29. Anılan ilkeler ve Anayasa Mahkemesinin benzer başvurularda
verdiği kararlar dikkate alındığında somut olayda Üsküdar 3. İş Mahkemesinde
(İstanbul Anadolu 10. İş Mahkemesi) 17/2/2010 tarihinde açılan işçilik alacağı
davasında, Mahkemenin 11/4/2012 tarihinde davayı kısmen kabul ettiği, temyiz
üzerine Yargıtay 22. Hukuk Dairesinin 8/3/2013 tarihli kararıyla hükmün
bozulduğu, bozma ilamına uyan Mahkemece 20/6/2013 tarihinde davanın
reddedildiği ve kararın Yargıtay 9. Hukuk Dairesinin 3/12/2013 tarihli kararıyla
onandığı anlaşılmıştır.
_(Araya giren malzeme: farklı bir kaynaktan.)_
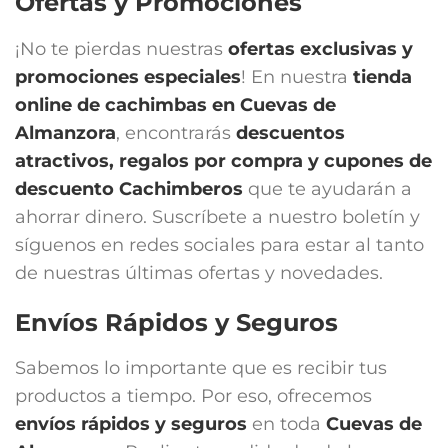
Ofertas y Promociones
¡No te pierdas nuestras
ofertas exclusivas y
promociones especiales
! En nuestra
tienda
online de cachimbas en
Cuevas de
Almanzora
, encontrarás
descuentos
atractivos, regalos por compra y cupones de
descuento Cachimberos
que te ayudarán a
ahorrar dinero. Suscríbete a nuestro boletín y
síguenos en redes sociales para estar al tanto
de nuestras últimas ofertas y novedades.
Envíos Rápidos y Seguros
Sabemos lo importante que es recibir tus
productos a tiempo. Por eso, ofrecemos
envíos rápidos y seguros
en toda
Cuevas de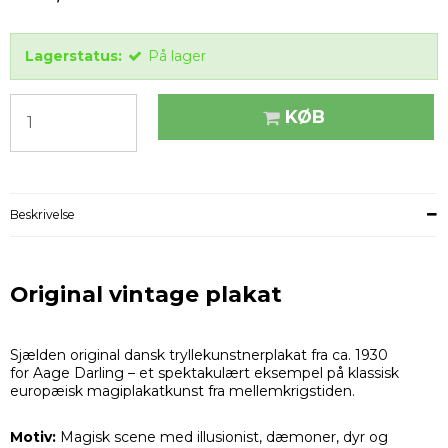
Lagerstatus:
På lager
KØB
Beskrivelse
Original vintage plakat
Sjælden original dansk tryllekunstnerplakat fra ca. 1930
for Aage Darling – et spektakulært eksempel på klassisk
europæisk magiplakatkunst fra mellemkrigstiden.
Motiv:
Magisk scene med illusionist, dæmoner, dyr og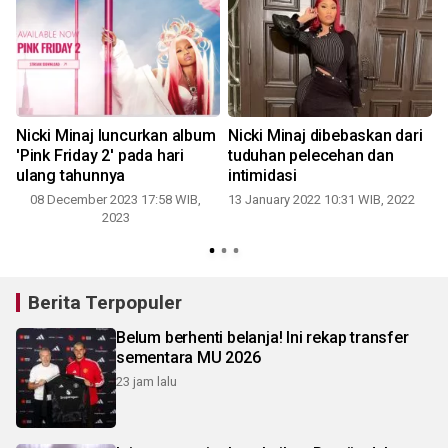
Nicki Minaj luncurkan album
Nicki Minaj dibebaskan dari
'Pink Friday 2' pada hari
tuduhan pelecehan dan
ulang tahunnya
intimidasi
08 December 2023 17:58 WIB,
13 January 2022 10:31 WIB, 2022
2023
Berita Terpopuler
Belum berhenti belanja! Ini rekap transfer
sementara MU 2026
23 jam lalu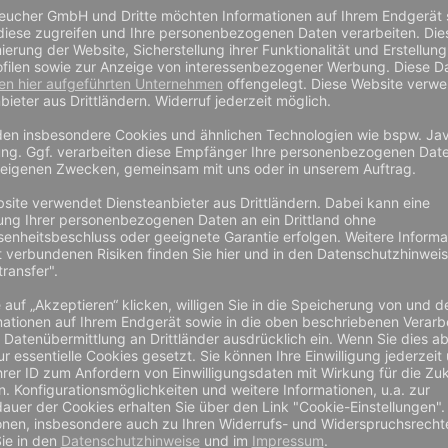
ge mit
Entschwartungsklinge ohne
, 20mm
Ausklinkung, 20mm Breite, 1mm
Dicke
b
3,32 €
ab
3,02 €
ab
2,53 €
inkl. MwSt zzgl.
Preis zzgl. MwSt und
Preis inkl. MwSt zzgl.
nd
Versand
Versand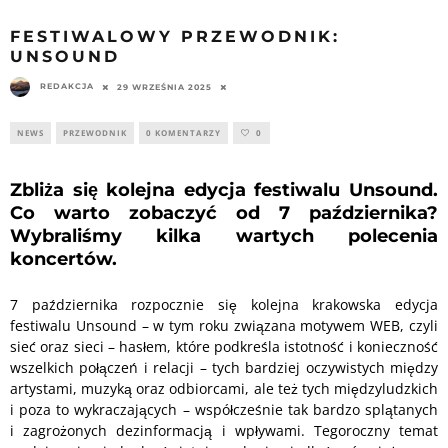
FESTIWALOWY PRZEWODNIK:
UNSOUND
REDAKCJA
29 WRZEŚNIA 2025
NEWS
PRZEWODNIK
0 KOMENTARZY
0
Zbliża się kolejna edycja festiwalu Unsound.
Co warto zobaczyć od 7 października?
Wybraliśmy kilka wartych polecenia
koncertów.
7 października rozpocznie się kolejna krakowska edycja
festiwalu Unsound – w tym roku związana motywem WEB, czyli
sieć oraz sieci – hasłem, które podkreśla istotność i konieczność
wszelkich połączeń i relacji – tych bardziej oczywistych między
artystami, muzyką oraz odbiorcami, ale też tych międzyludzkich
i poza to wykraczających – współcześnie tak bardzo splątanych
i zagrożonych dezinformacją i wpływami. Tegoroczny temat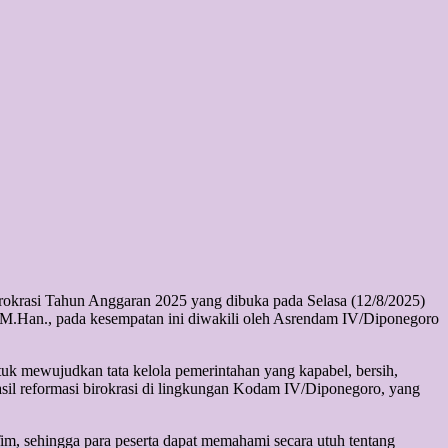
okrasi Tahun Anggaran 2025 yang dibuka pada Selasa (12/8/2025)
M.Han., pada kesempatan ini diwakili oleh Asrendam IV/Diponegoro
mewujudkan tata kelola pemerintahan yang kapabel, bersih,
sil reformasi birokrasi di lingkungan Kodam IV/Diponegoro, yang
Tim, sehingga para peserta dapat memahami secara utuh tentang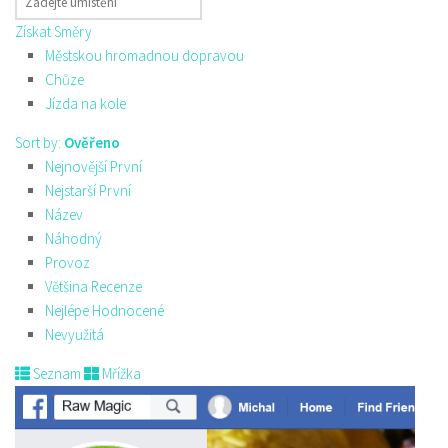
Získat Směry
Městskou hromadnou dopravou
Chůze
Jízda na kole
Sort by:
Ověřeno
Nejnovější První
Nejstarší První
Název
Náhodný
Provoz
Většina Recenze
Nejlépe Hodnocené
Nevyužitá
Seznam
Mřížka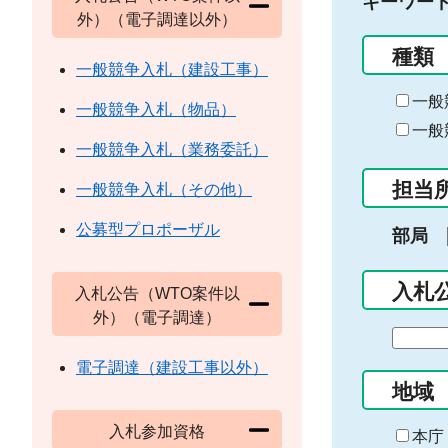
キーワー
外）（電子調達以外）
種類
一般競争入札（建設工事）
一般
一般競争入札（物品）
一般
一般競争入札（業務委託）
担当
一般競争入札（その他）
公募型プロポーザル
部局
入札
入札公告（WTO案件以
外）（電子調達）
期
間
電子調達（建設工事以外）
の
地域
始
入札参加資格
ま
本庁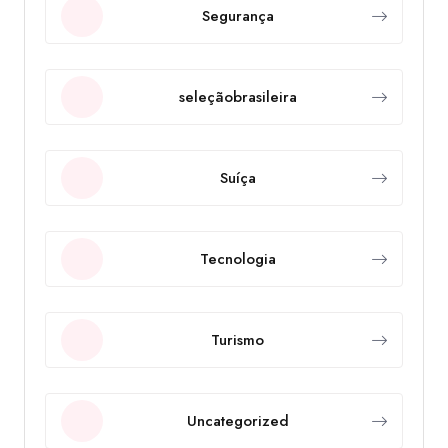
Segurança
seleçãobrasileira
Suíça
Tecnologia
Turismo
Uncategorized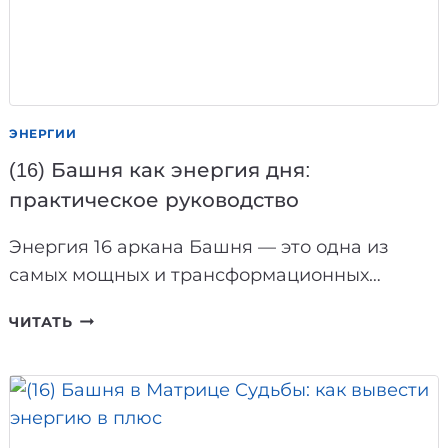
ЭНЕРГИИ
(16) Башня как энергия дня:
практическое руководство
Энергия 16 аркана Башня — это одна из
самых мощных и трансформационных…
(16)
ЧИТАТЬ
БАШНЯ
КАК
ЭНЕРГИЯ
ДНЯ:
ПРАКТИЧЕСКОЕ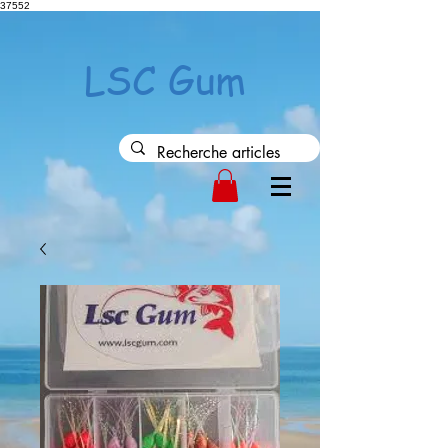
37552
LSC Gum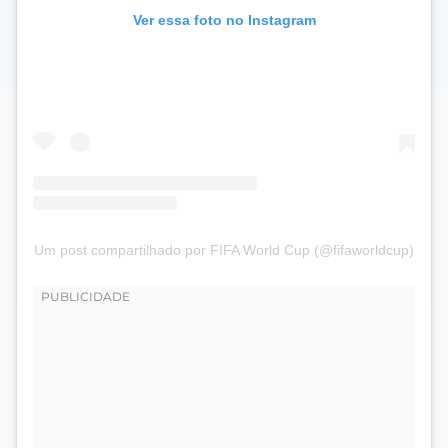
Ver essa foto no Instagram
Um post compartilhado por FIFA World Cup (@fifaworldcup)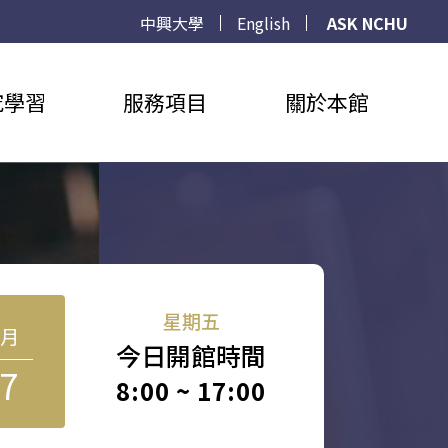
中興大學
English
ASK NCHU
究學習
服務項目
關於本館
星期五
8月
今日開館時間
7
8:00 ~ 17:00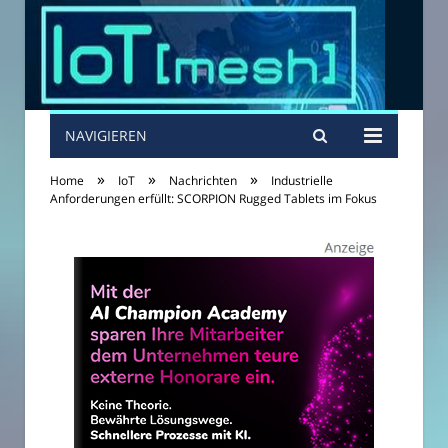
NAVIGIEREN
»
»
»
Home
IoT
Nachrichten
Industrielle
Anforderungen erfüllt: SCORPION Rugged Tablets im Fokus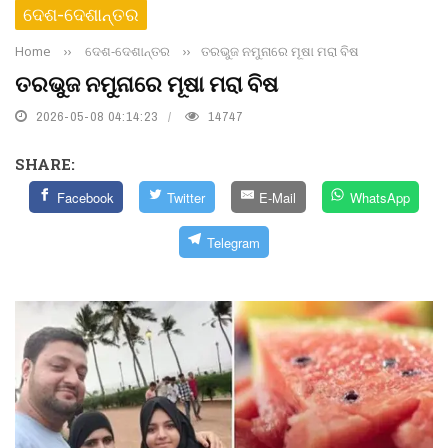
ଦେଶ-ଦେଶାନ୍ତର
Home
››
ଦେଶ-ଦେଶାନ୍ତର
››
ତରଭୁଜ ନମୁନାରେ ମୂଷା ମରା ବିଷ
ତରଭୁଜ ନମୁନାରେ ମୂଷା ମରା ବିଷ
2026-05-08 04:14:23
14747
SHARE:
Facebook
Twitter
E-Mail
WhatsApp
Telegram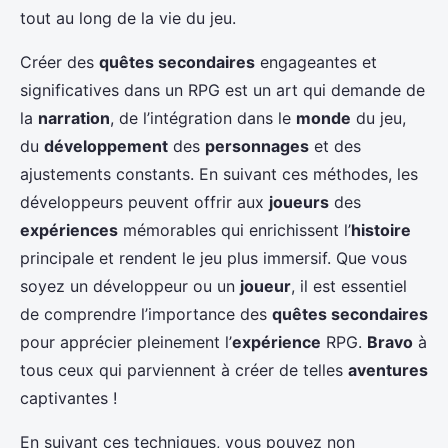
tout au long de la vie du jeu.
Créer des
quêtes secondaires
engageantes et
significatives dans un RPG est un art qui demande de
la
narration
, de l’intégration dans le
monde
du jeu,
du
développement
des
personnages
et des
ajustements constants. En suivant ces méthodes, les
développeurs peuvent offrir aux
joueurs
des
expériences
mémorables qui enrichissent l’
histoire
principale et rendent le jeu plus immersif. Que vous
soyez un développeur ou un
joueur
, il est essentiel
de comprendre l’importance des
quêtes secondaires
pour apprécier pleinement l’
expérience
RPG.
Bravo
à
tous ceux qui parviennent à créer de telles
aventures
captivantes !
En suivant ces techniques, vous pouvez non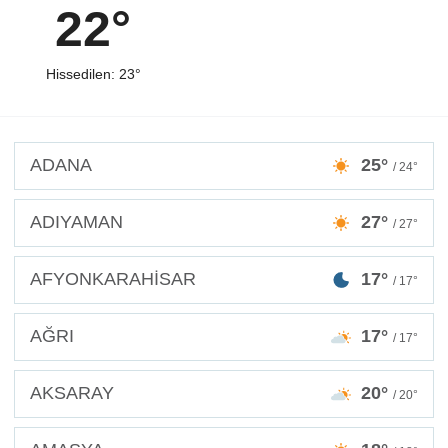
22°
Hissedilen: 23°
ADANA
25°
/ 24°
ADIYAMAN
27°
/ 27°
AFYONKARAHİSAR
17°
/ 17°
AĞRI
17°
/ 17°
AKSARAY
20°
/ 20°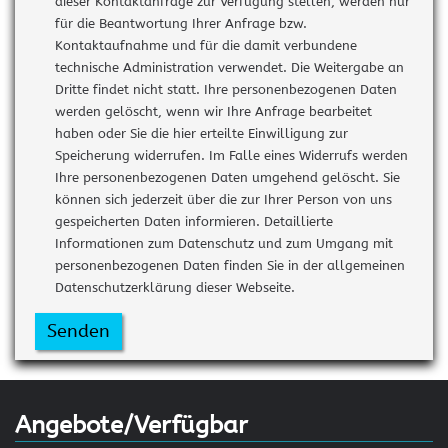
dieser Kontaktanfrage zur Verfügung stellen, werden nur
für die Beantwortung Ihrer Anfrage bzw.
Kontaktaufnahme und für die damit verbundene
technische Administration verwendet. Die Weitergabe an
Dritte findet nicht statt. Ihre personenbezogenen Daten
werden gelöscht, wenn wir Ihre Anfrage bearbeitet
haben oder Sie die hier erteilte Einwilligung zur
Speicherung widerrufen. Im Falle eines Widerrufs werden
Ihre personenbezogenen Daten umgehend gelöscht. Sie
können sich jederzeit über die zur Ihrer Person von uns
gespeicherten Daten informieren. Detaillierte
Informationen zum Datenschutz und zum Umgang mit
personenbezogenen Daten finden Sie in der allgemeinen
Datenschutzerklärung dieser Webseite.
Senden
Angebote/Verfügbar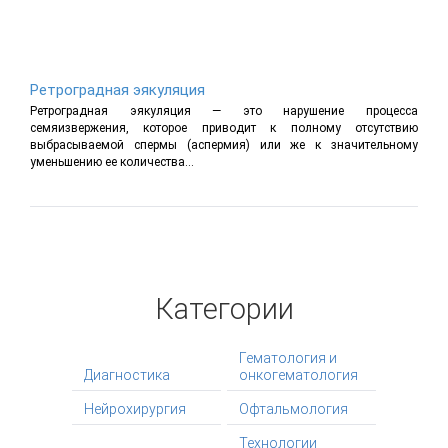
Ретроградная эякуляция
Ретроградная эякуляция — это нарушение процесса
семяизвержения, которое приводит к полному отсутствию
выбрасываемой спермы (аспермия) или же к значительному
уменьшению ее количества...
Категории
Гематология и
Диагностика
онкогематология
Нейрохирургия
Офтальмология
Технологии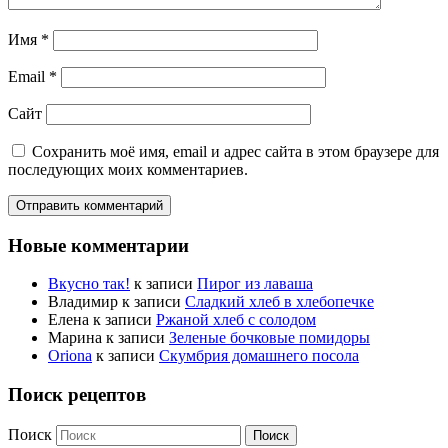
Имя
*
Email
*
Сайт
Сохранить моё имя, email и адрес сайта в этом браузере для
последующих моих комментариев.
Новые комментарии
Вкусно так!
к записи
Пирог из лаваша
Владимир
к записи
Сладкий хлеб в хлебопечке
Елена
к записи
Ржаной хлеб с солодом
Марина
к записи
Зеленые бочковые помидоры
Oriona
к записи
Скумбрия домашнего посола
Поиск рецептов
Поиск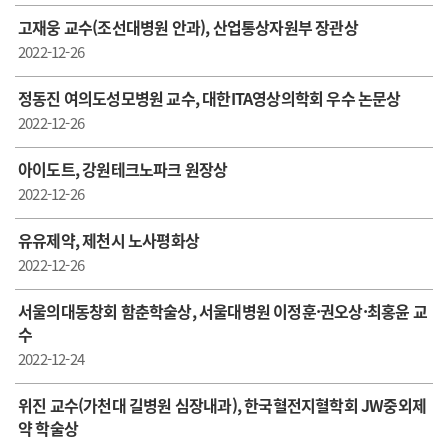
고재웅 교수(조선대병원 안과), 산업통상자원부 장관상
2022-12-26
정동진 여의도성모병원 교수, 대한ITA영상의학회 우수 논문상
2022-12-26
아이도트, 강원테크노파크 원장상
2022-12-26
유유제약, 제천시 노사평화상
2022-12-26
서울의대동창회 함춘학술상, 서울대병원 이정훈·권오상·최홍윤 교
수
2022-12-24
위진 교수(가천대 길병원 심장내과), 한국혈전지혈학회 JW중외제
약 학술상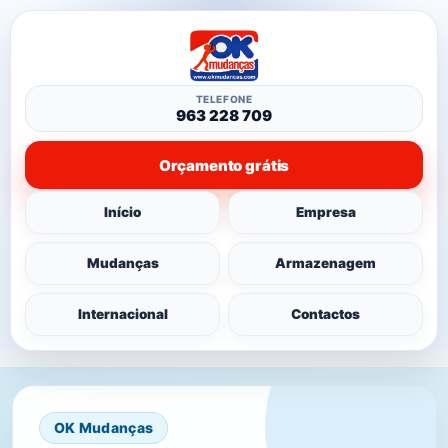
TELEFONE
963 228 709
Orçamento grátis
Início
Empresa
Mudanças
Armazenagem
Internacional
Contactos
OK Mudanças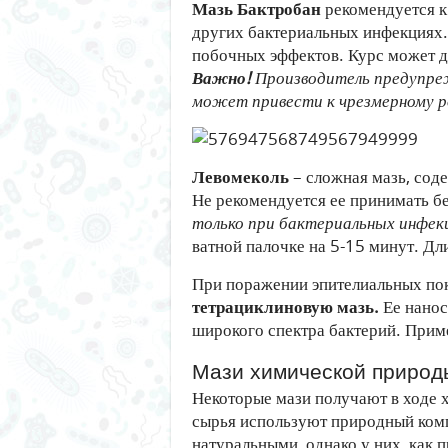
Мазь Бактробан
рекомендуется 
других бактериальных инфекциях.
побочных эффектов. Курс может дли
Важно!
Производитель предупреж
может привести к чрезмерному р
Левомеколь
– сложная мазь, сод
Не рекомендуется ее принимать бе
только при бактериальных инфек
ватной палочке на 5-15 минут. Дл
При поражении эпителиальных пок
тетрациклиновую мазь.
Ее нанос
широкого спектра бактерий. Прим
Мази химической природ
Некоторые мази получают в ходе х
сырья используют природный комп
натуральными, однако у них, как 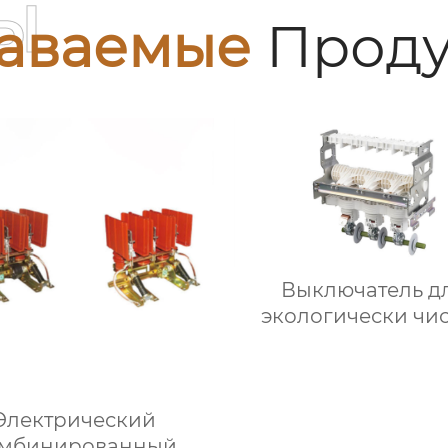
ы
аваемые
Проду
Выключатель д
экологически чи
шкафов типа HG
12/T630-20
Электрический
мбинированный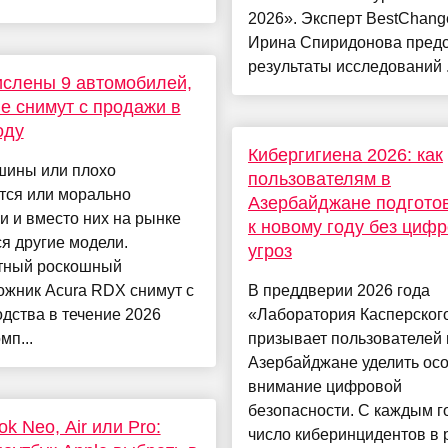
2026». Эксперт BestChang
Ирина Спиридонова пред
результаты исследований .
слены 9 автомобилей,
е снимут с продажи в
оду
Кибергигиена 2026: как
шины или плохо
пользователям в
тся или морально
Азербайджане подгото
и и вместо них на рынке
к новому году без циф
я другие модели.
угроз
тный роскошный
ожник Acura RDX снимут с
В преддверии 2026 года
дства в течение 2026
«Лаборатория Касперског
мп...
призывает пользователей 
Азербайджане уделить ос
внимание цифровой
безопасности. С каждым г
k Neo, Air или Pro:
число киберинцидентов в 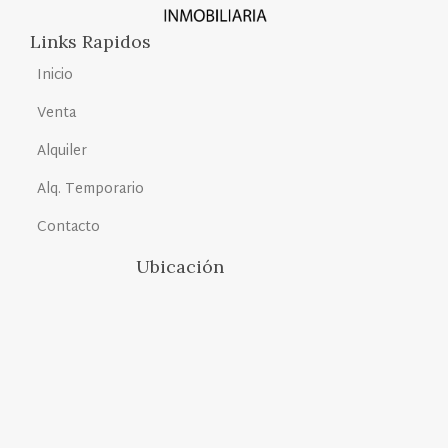
Links Rapidos
Inicio
Venta
Alquiler
Alq. Temporario
Contacto
Ubicación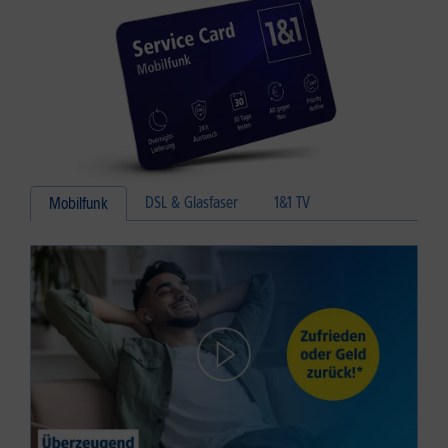
DSL & Glasfaser
1&1 TV
Mobilfunk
Anılan ilkeler ve Anayasa Mahkemesinin benzer
başvurularda verdiği kararlar dikkate alındığında somut olayda yaklaşık 3 yıl
10aylık yargılama süresinin makul olduğu sonucuna varmak gerekir.
30. Açıklanan gerekçeyle başvurunun bu kısmının, diğer kabul
edilebilirlik koşulları açısından incelenmeksizin açıkça dayanaktan yoksun olması nedeniyle kabul edilemez
olduğuna karar verilmesi gerekir.
V. HÜKÜM
Açıklanan gerekçelerle;
A. Başvurunun açıkça
dayanaktan yoksun olması nedeniyle KABUL EDİLEMEZ OLDUĞUNA,
B. Yargılama giderlerinin başvurucu üzerinde BIRAKILMASINA
19/4/2017 tarihinde OYBİRLİĞİYLE karar verildi.